石内都写真展-ひろしま/ヨコスカ-目黒区美術館
写真には絶対に写らないもの、写らない「主体」を写そうとするのが写真家だという仮定に立てば、そのために写真家は何を試みようとするのでしょうか。その答えの一つとして、その「主体」の「周辺」に存在し、「主体」との関連性が明確で、かつ被写体として写るものを写すしかありません。
その「主体」と「周辺」の関係はある時は被害-加害の関係にあるかもしれないし、主人と奴隷の関係かもしれないし、あるいはお互いまったく無頓着でいるかもしれません。
はっきりしているのは、「主体」と「周辺」の関係で、先に「周辺」の方が朽ちたり傷ついてしまうことがあるし、その逆に「周辺」のみが生き残ってしまうということがあるということです。存在の時間は両者でぴったり同じであることはむしろ稀であり、たいていの場合は両者の存在に時間的なズレが生じてしまうのではないでしょうか。そしてその時間的なズレが一つの裂け目のようになって、「主体」そのものが晒されることがあります。
私がこの作品展を見て感じたことの一つとして、この写真家が両者の時間的なズレについて極めて鋭敏であり、かつ意識的であるということです
例えば<アパートメント>と呼ばれる彼女の初期の作品群があります。荒れた粒子のモノクロ写真のそれは、まったく先行きの見えない感じの暗いトーンで、1970年代後半の古びたアパートの写真を撮った作品です。その古びて朽ちたアパートは、おそらく空き屋となってしまったら三日と持たずに崩れ落ちてしまうような建物のように思えます。つまりそこに住む住民の息遣いでようやく存在しているかのようです。つつましいながらも健気に抱き続ける明日への希望かもしれないし、その日を何とか暮らすことができたという安堵感かも知れません。あるいはその住人は零落して鬱屈しているのかもしれないし、捲土重来を期して熱く情念を燃やし続けているかもしれません。

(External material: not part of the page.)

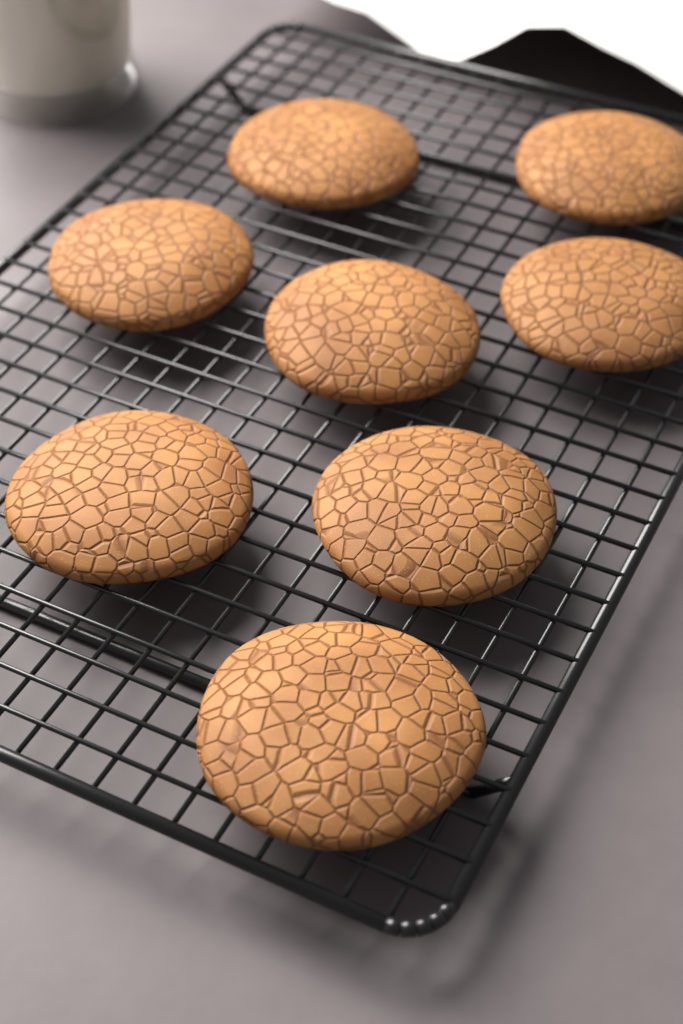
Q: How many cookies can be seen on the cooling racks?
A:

次にこの作家はその「主体」に一番近接している「周辺」、つまり皮膚に眼を向けます。<SCARS>および<INNOCENCE>という作品群です。この「主体」と「周辺」の関係性についてよりはっきり明確なものとなって撮られています。これらの作品では肉体に残されたメスの跡、ケロイド、畸形を写し続けます。傷跡は「主体」までも傷つけているのか、恐らく被ったはずの痛み、傷跡ゆえに失うであろう幸福への絶望、他者への妬み等々、「主体」と傷ついた皮膚という「周辺」の軋みを余すところなく写し出しています。
それでいて例えば傷跡の残る女性の裸体の写真は、神々しくさえ見えるところにすばらしさがあります。肉体は朽ちたり傷ついたとしても、決して傷つかない主体がそこにはあるのだという、作者の願い、そして被写体となった人たち自身の存在の力強さが伝わってきます。
白眉は最後のブースに展示されている、<Mother's>と<ひろしま>という作品群となるでしょう。特に私は<Mother's>という作品には深い感銘を受けました。
この作品は亡くなった母親の遺品、および母親が被った傷跡を撮ったものです。母親が遺したと思われるペチコートを撮った写真があります。その写真は透明な肉体がそこに宿っているかのように肉感的に浮き上がって見え、仄かにエロチシズムすら漂ってきます。
生身の人間としての母親、そしてかつて持っていたであろう性的な魅力を持った存在へ蘇らせる試み。こんな撮り方ができるのか、そして許されるのか? 恐らく男では絶対撮りようのない撮り方だと思います。それゆえにと言っていいかもしれません。遺品という生き残りの「周辺」、その隙間から熱く浮き上がってくる母親の、そしてこの作家の「主体」、私はそれに衝撃をうけていました。